Records to process –
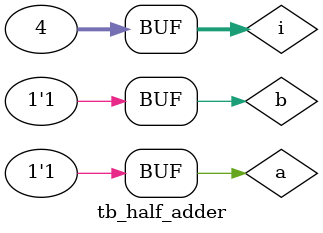
<source format=v>
`timescale 1ns/1ps


module tb_half_adder;
	reg a,b;
	wire sum,carry;
	
	integer i;
	
	// DUT module instantiation
	half_adder DUT ( .a(a),.b(b),.sum(sum),.carry(carry) );  
	
	initial begin
		a = 0;
		b = 0;
		#100;
		for(i=0;i<4;i=i+1) begin
			{a,b} = i;
			#5;
		end
	end
	
	initial 
		$monitor( "%t : a,b=%b%b and sum=%b,carry=%b",$time,a,b,sum,carry );
		
	initial begin
		$dumpfile("dump.vcd");
		$dumpvars;
	end
		
endmodule
</source>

Task directions –
Go through the listing above and write it out again exactly, dropping the pictures.

Answer to the exercise –
<source format=v>
`timescale 1ns/1ps


module tb_half_adder;
	reg a,b;
	wire sum,carry;
	
	integer i;
	
	// DUT module instantiation
	half_adder DUT ( .a(a),.b(b),.sum(sum),.carry(carry) );  
	
	initial begin
		a = 0;
		b = 0;
		#100;
		for(i=0;i<4;i=i+1) begin
			{a,b} = i;
			#5;
		end
	end
	
	initial 
		$monitor( "%t : a,b=%b%b and sum=%b,carry=%b",$time,a,b,sum,carry );
		
	initial begin
		$dumpfile("dump.vcd");
		$dumpvars;
	end
		
endmodule
</source>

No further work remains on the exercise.